Proceedings Article | 8 September 2011
Proc. SPIE. 8191, International Symposium on Photoelectronic Detection and Imaging 2011: Sensor and Micromachined Optical Device Technologies
KEYWORDS: Infrared imaging, Sensors, Crystals, X-rays, X-ray diffraction, Sensor performance, X-ray imaging, X-ray detectors, Infrared microscopy, Tellurium
Cadmium Zinc Telluride (CdZnTe or CZT) is a very attractive material for room-temperature semiconductor detectors
because of its wide band-gap and high atomic number. Despite these advantages, CZT still presents some material
limitations and poor hole mobility. In the past decade most of the efforts developing CZT detectors focused on
designing different electrode configurations, mainly to minimize the deleterious effect due to the poor hole mobility. A
few different electrode geometries were designed and fabricated, such as pixelated anodes and Frisch-grid detectors
developed at Brookhaven National Lab (BNL). However, crystal defects in CZT materials still limit the yield of
detector-grade crystals, and, in general, dominate the detector's performance. In the past few years, our group's
research extended to characterizing the CZT materials at the micro-scale, and to correlating crystal defects with the
detector's performance.
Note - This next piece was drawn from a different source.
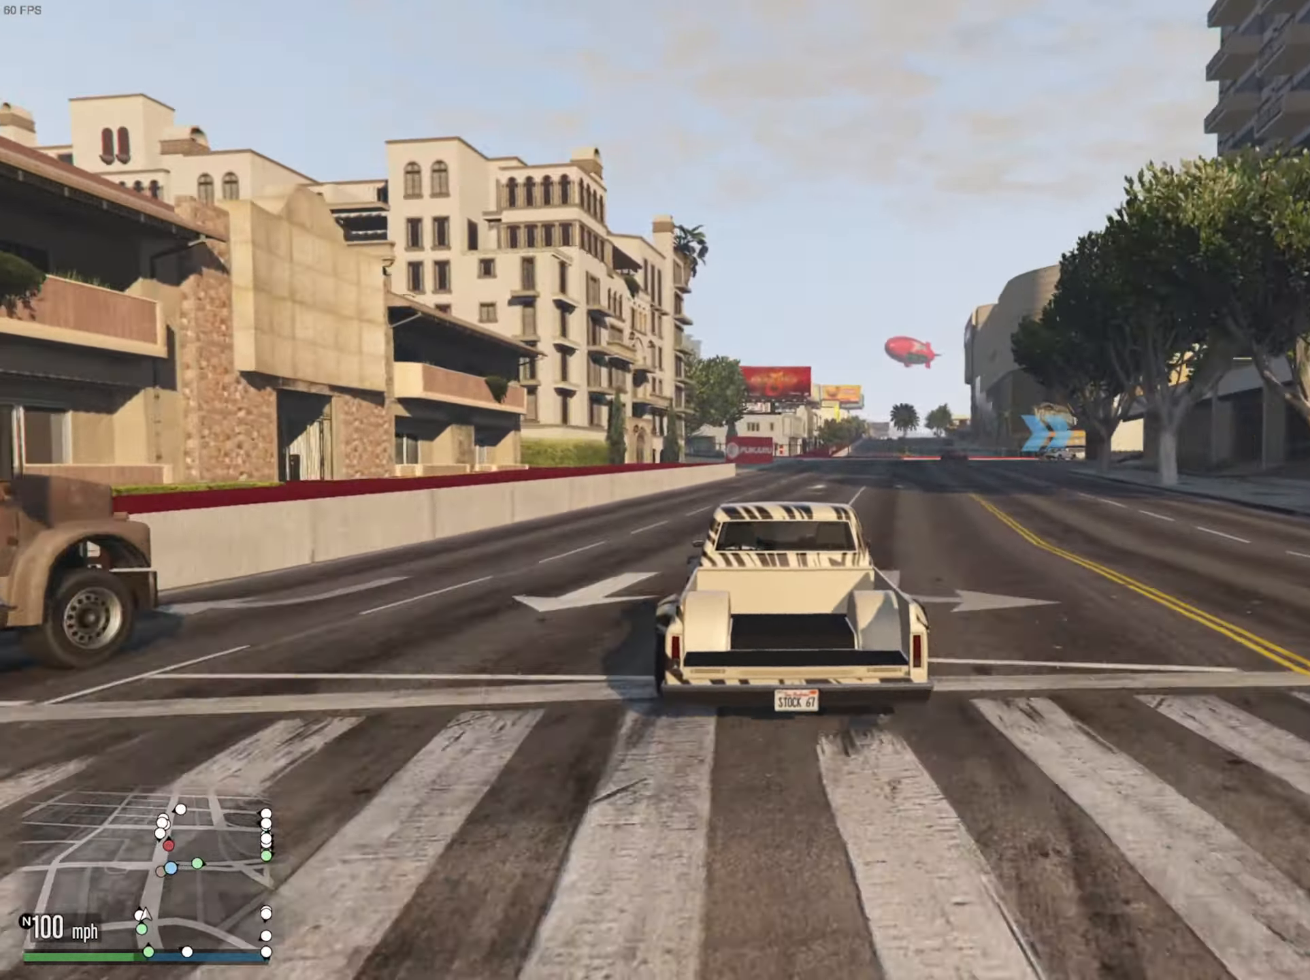
{"buttons": ["R2"], "left_stick": "center", "right_stick": "center", "events": [[250, "left_stick", "down-right"], [417, "left_stick", "center"]]}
We built a set of unique tools for this purpose, including infrared (IR) transmission microscopy,
X-ray micro-scale mapping using synchrotron light source, X-ray transmission- and reflection- topography, current deep
level transient spectroscopy (I-DLTS), and photoluminescence measurements. Our most recent work on CZT detectors
was directed towards detailing various crystal defects, studying the internal electrical field, and delineating the effects of
thermal annealing on improving the material properties. In this paper, we report our most recent results.